** Énoncé de la tâche **
D'après l'article sur les ingénieurs R&D du secteur du sport, combien d'ingénieurs travaillent chez Petzl ?

Ingénieurs R&D - Des pros de l’innovation pour le sport et les loisirs

Ce secteur fait preuve d’un réel dynamisme. Grands groupes, PME, tous cherchent à tirer leur épingle du jeu en misant sur l’innovation. Solution choisie pour y parvenir : recruter en permanence des ingénieurs passionnés.

Avec son effectif consacré à la recherche et au développement Oxylane se place juste derrière les grands constructeurs automobiles
Avec son effectif consacré à la recherche et au développement Oxylane se place juste derrière les grands constructeurs automobiles

    Un tee-shirt pour la course à pied qui évacue la transpiration et évite les irritations; un ballon de basket pour les enfants à la prise en main facilitée; une toile de tente qui renvoie les rayons du soleil et évite aux campeurs d’avoir trop chaud l’été. Voici trois exemples d’innovations issues en 2011 des bureaux d’études du groupe Oxylane/Décathlon, pour lequel officient près de 1000 ingénieurs.

    «Cet effectif consacré à la recherche et au développement (R&D) place Oxylane juste derrière les grands constructeurs automobiles », remarque André-Pierre Doucet, directeur des études à la Fédération professionnelle des entreprises du sport et des loisirs (FPS).

    L’essentiel des emplois du secteur 58000 salariés dans 1700 entreprises se situe côté vente et distribution.

    Le nombre de personnes travaillant dans la partie industrie est quant à lui estimé à environ 13000. « Dans ce domaine, les postes en fabrication sont en perte de vitesse sur notre territoire, poursuit André-Pierre Doucet.

    En revanche, la R&D occupe une place stratégique. Et si la production est délocalisée, les sociétés recrutent aussi des ingénieurs pour s’assurer de la qualité du travail des sous-traitants à l’extérieur de nos frontières.»

    Ingénieurs : avoir une double compétence

    Qu’elles soient généralistes ou spécialisées dans une seule discipline, les entreprises du secteur s’appuient sur des équipes d’ingénieurs mordus de sport et souvent pratiquants.

    «Chez nos collaborateurs, la passion personnelle pour la course automobile pèse plus lourd que la formation, confirme Raymond Darricarrère, directeur des ressources humaines chez Renault Sport Technologies, où 60 ingénieurs s’activent au sein du département ingénierie. Ils ont parfois fait de la compétition et, pour la plupart, démonté et remonté des moteurs tous les week-ends depuis l’âge de 15 ans. »

    A côté de Grenoble (Isère), Petzl, concepteur de matériel de montagne, attire pour sa part les fondus d’alpinisme. 80 ingénieurs (sur un effectif de 380 personnes) y ont pour mot d’ordre de concevoir, industrialiser et fabriquer des outils et solutions pour permettre aux sportifs de s’engager dans les milieux les plus inaccessibles.

** Données fournies **
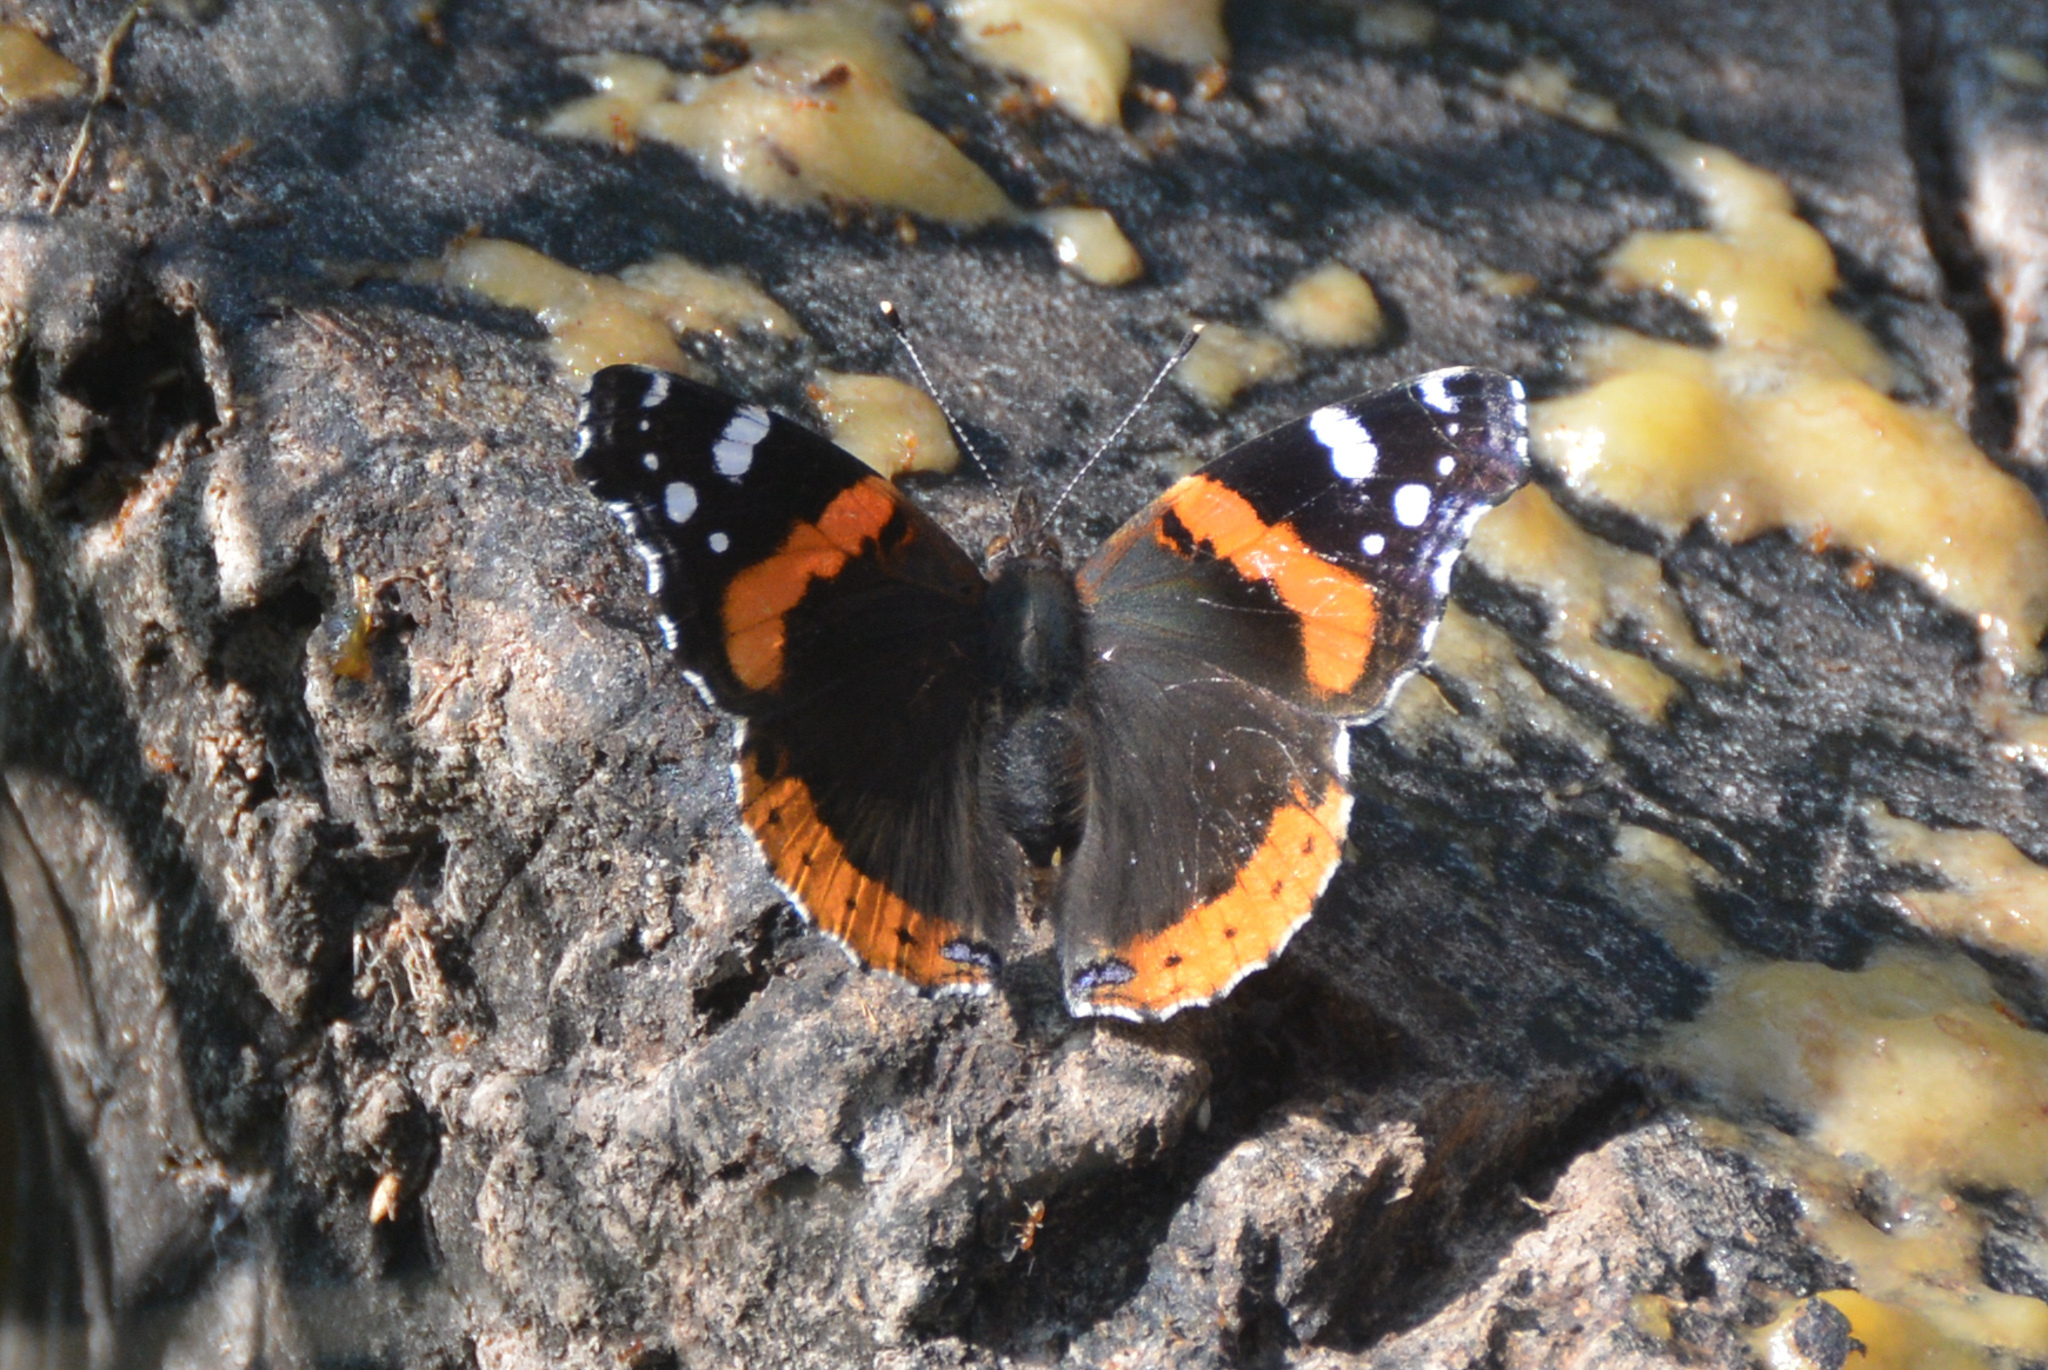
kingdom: Animalia
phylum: Arthropoda
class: Insecta
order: Lepidoptera
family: Nymphalidae
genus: Vanessa
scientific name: Vanessa atalanta
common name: Red admiral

** Réponse proposée **
80 ingénieurs, sur un effectif de 380 personnes.